The respective Chairmen of COMESA (Common Market for Eastern and Southern Africa), EAC (East African Community), and SADC (Southern African Development Community), three of Africa´s most important regional economic communities, met with representatives of international aid and development agencies to discuss a key project for enhancing transport infrastructure throughout the whole region. Supported by the United Kingdom‘s (UK) Department of International Development (DFID), the three regional blocs are seeking to build a reliable and modern transport network that will foster international trade by improving the efficiency of transport infrastructure and lower costs.
The integrated North-south Corridor project aims not only at improving transport facilities such as highways and railways, but also at simplifying customs and regulatory procedures, and improving power supply and transmission throughout the 12 Southern Africa Power Pool. The initiative will directly affect the eight African countries through which the corridor will run (Botswana, Democratic Republic of Congo, Malawi, Mozambique, South Africa, Tanzania, Zambia, and Zimbabwe) and indirectly benefit other neighboring countries.
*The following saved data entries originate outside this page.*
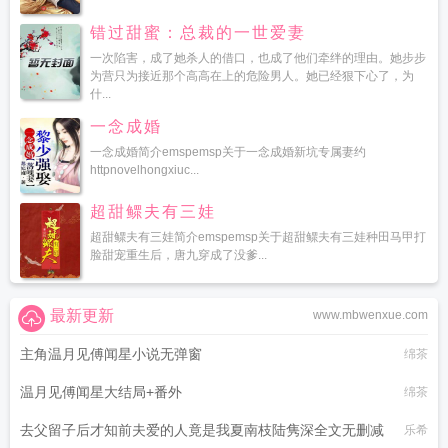
错过甜蜜：总裁的一世爱妻
一次陷害，成了她杀人的借口，也成了他们牵绊的理由。她步步
为营只为接近那个高高在上的危险男人。她已经狠下心了，为
什...
一念成婚
一念成婚简介emspemsp关于一念成婚新坑专属妻约
httpnovelhongxiuc...
超甜鳏夫有三娃
超甜鳏夫有三娃简介emspemsp关于超甜鳏夫有三娃种田马甲打
脸甜宠重生后，唐九穿成了没爹...
最新更新
www.mbwenxue.com
主角温月见傅闻星小说无弹窗
绵茶
温月见傅闻星大结局+番外
绵茶
去父留子后才知前夫爱的人竟是我夏南枝陆隽深全文无删减
乐希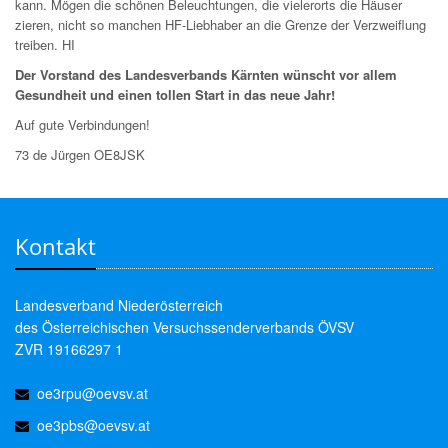
kann. Mögen die schönen Beleuchtungen, die vielerorts die Häuser
zieren, nicht so manchen HF-Liebhaber an die Grenze der Verzweiflung
treiben. HI
Der Vorstand des Landesverbands Kärnten wünscht vor allem
Gesundheit und einen tollen Start in das neue Jahr!
Auf gute Verbindungen!
73 de Jürgen OE8JSK
Kontakt
Landesverband Niederösterreich
des Österreichischen Versuchssenderverbands ÖVSV
ZVR 19166297 1
oe3rpu@oevsv.at
oe3pbs@oevsv.at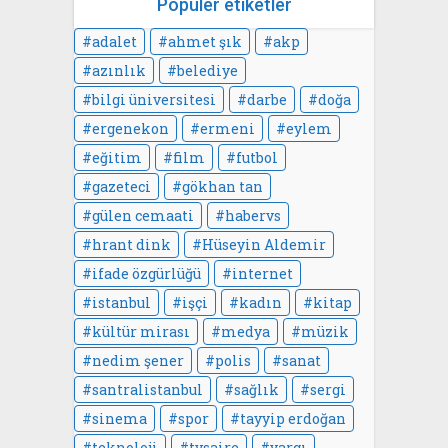
Popüler etiketler
adalet
ahmet şık
akp
azınlık
belediye
bilgi üniversitesi
darbe
doğa
ergenekon
ermeni
eylem
eğitim
film
futbol
gazeteci
gökhan tan
gülen cemaati
habervs
hrant dink
Hüseyin Aldemir
ifade özgürlüğü
internet
istanbul
işçi
kadın
kitap
kültür mirası
medya
müzik
nedim şener
polis
sanat
santralistanbul
sağlık
sergi
sinema
spor
tayyip erdoğan
teknoloji
tvsaire
yargı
With the overall objective of fostering development and economic growth through trade facilitation, the project foresees that along with the smoother flow of transport and the speeding up of border crossings, a further integration of regional and international markets, and a stimulus to Foreign Direct Investment (FDI) will come.
The North-South Corridor consists of the integration of two priority corridors previously planned by the NEPAD (New Partnership for Africa's Development) which is supported by a World Trade Organization (WTO) pilot Aid-for-Trade programme: i) the Dar es Salaam Corridor which will link Dar es Salaam port in Tanzania with the Copperbelt in the Democratic Republic of Congo and Zambia; and ii) the North-South Corridor linking the Copperbelt to South Africa’s ports. The cost of implementing the integrated corridor is estimated at US$ 1 billion and is expected to take 5 to 10 years to complete.
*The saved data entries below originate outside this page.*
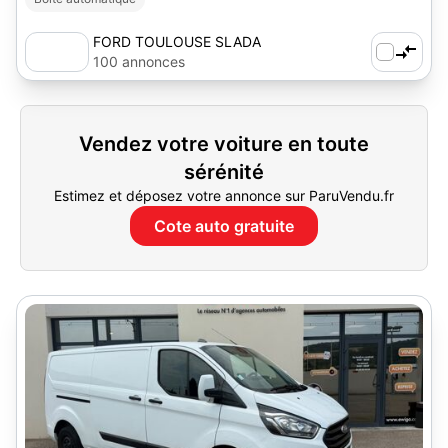
FORD TOULOUSE SLADA
100 annonces
Vendez votre voiture en toute
sérénité
Estimez et déposez votre annonce sur ParuVendu.fr
Cote auto gratuite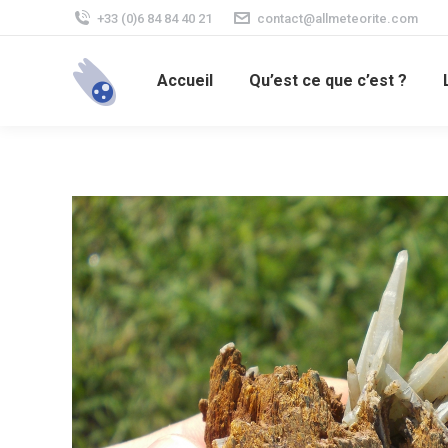
+33 (0)6 84 84 40 21
contact@allmeteorite.com
Accueil
Qu’est ce que c’est ?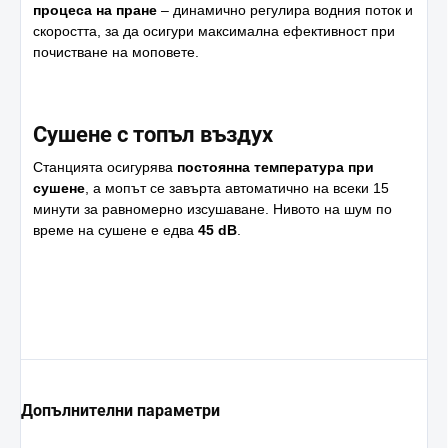
процеса на пране
– динамично регулира водния поток и
скоростта, за да осигури максимална ефективност при
почистване на моповете.
Сушене с топъл въздух
Станцията осигурява
постоянна температура при
сушене
, а мопът се завърта автоматично на всеки 15
минути за равномерно изсушаване. Нивото на шум по
време на сушене е едва
45 dB
.
Допълнителни параметри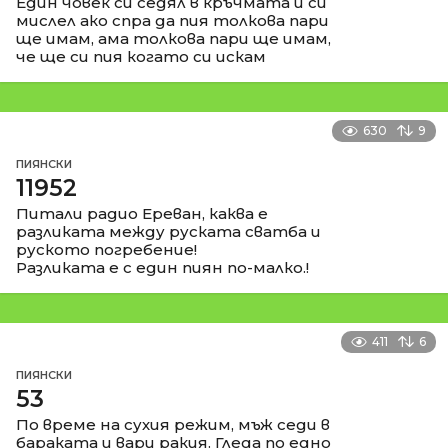
Един човек си седял в кръчмата и си
мислел ако спра да пия толкова пари
ще имам, ама толкова пари ще имам,
че ще си пия когато си искам
630
9
ПИЯНСКИ
11952
Питали радио Ереван, каква е
разликата между руската сватба и
руското погребение!
Разликата е с един пиян по-малко.!
411
6
ПИЯНСКИ
53
По време на сухия режим, мъж седи в
бараката и вари ракия. Гледа по едно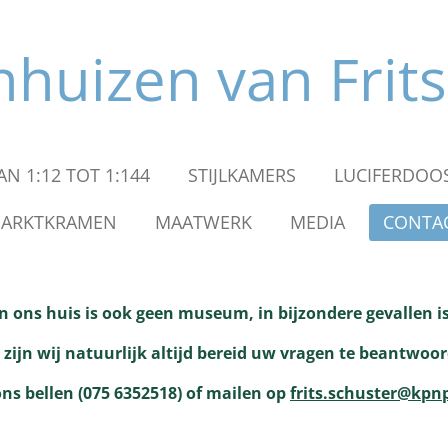
huizen van Frits
N 1:12 TOT 1:144
STIJLKAMERS
LUCIFERDOOS
ARKTKRAMEN
MAATWERK
MEDIA
CONTA
en ons huis is ook geen museum, in bijzondere gevallen i
zijn wij natuurlijk altijd bereid uw vragen te beantwoo
ns bellen (075 6352518) of mailen op
frits.schuster@kpn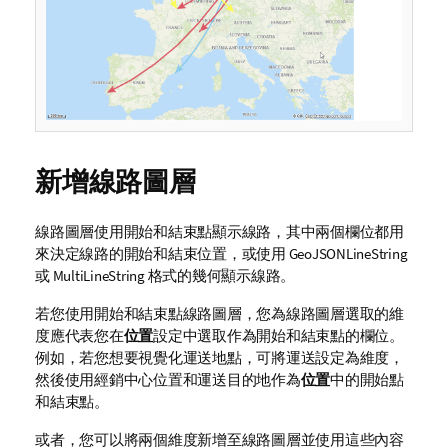
新增線路圖層
線路圖層使用開始和結束點顯示線路，其中兩個欄位都用
來決定線路的開始和結束位置，或使用
GeoJSON
LineString
或
MultiLineString
格式的幾何顯示線路。
若您使用開始和結束點線路圖層，您為線路圖層選取的維
度應代表您在
位置
設定中選取作為開始和結束點的欄位。
例如，若您想要視覺化運送地點，可將
運送
設定為維度，
然後使用
經銷中心位置
和
運送目的地
作為
位置
中的開始點
和結束點。
或者，您可以將兩個維度新增至線路圖層並使用這些內容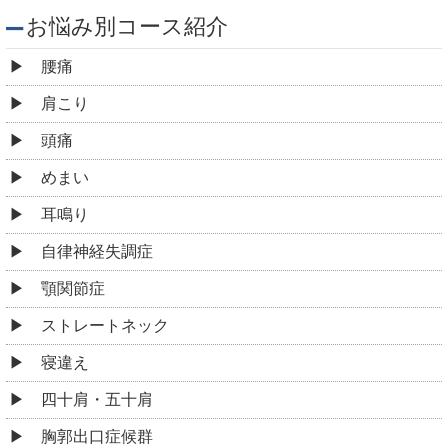
お悩み別コース紹介
腰痛
肩こり
頭痛
めまい
耳鳴り
自律神経失調症
顎関節症
ストレートネック
寝違え
四十肩・五十肩
胸郭出口症候群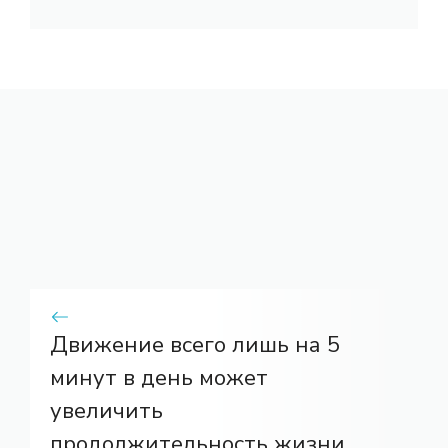
Движение всего лишь на 5
минут в день может
увеличить
продолжительность жизни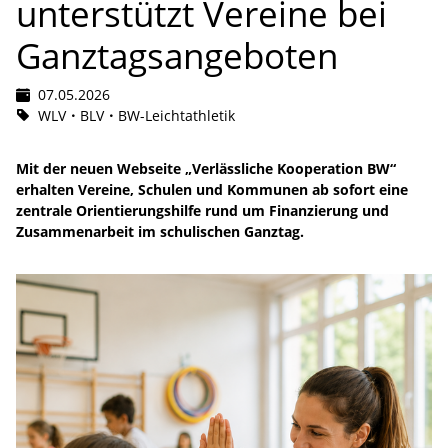
unterstützt Vereine bei
Ganztagsangeboten
07.05.2026
WLV
BLV
BW-Leichtathletik
Mit der neuen Webseite „Verlässliche Kooperation BW“
erhalten Vereine, Schulen und Kommunen ab sofort eine
zentrale Orientierungshilfe rund um Finanzierung und
Zusammenarbeit im schulischen Ganztag.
Further negotiations to advance the project will take place during a conference to be held in Lusaka, Zambia, with the participation of international organizations and foreign governments such as the African Development Bank, the African Union, British DFID authorities, the European Union Trade Commission, the World Bank, and the World Trade Organization. The comprehensive participation of international stakeholders responds both to recognition of Africa´s lack of means to support trade-led development and to attractive prospects of future benefits. From the WTO´s standpoint the support of underdeveloped African countries is key to unlocking at least part of the strong opposition to the Doha Round negotiations. For the UK and the EU, the prospect of privileged access to lucrative investment initiatives has probably exercised considerable influence.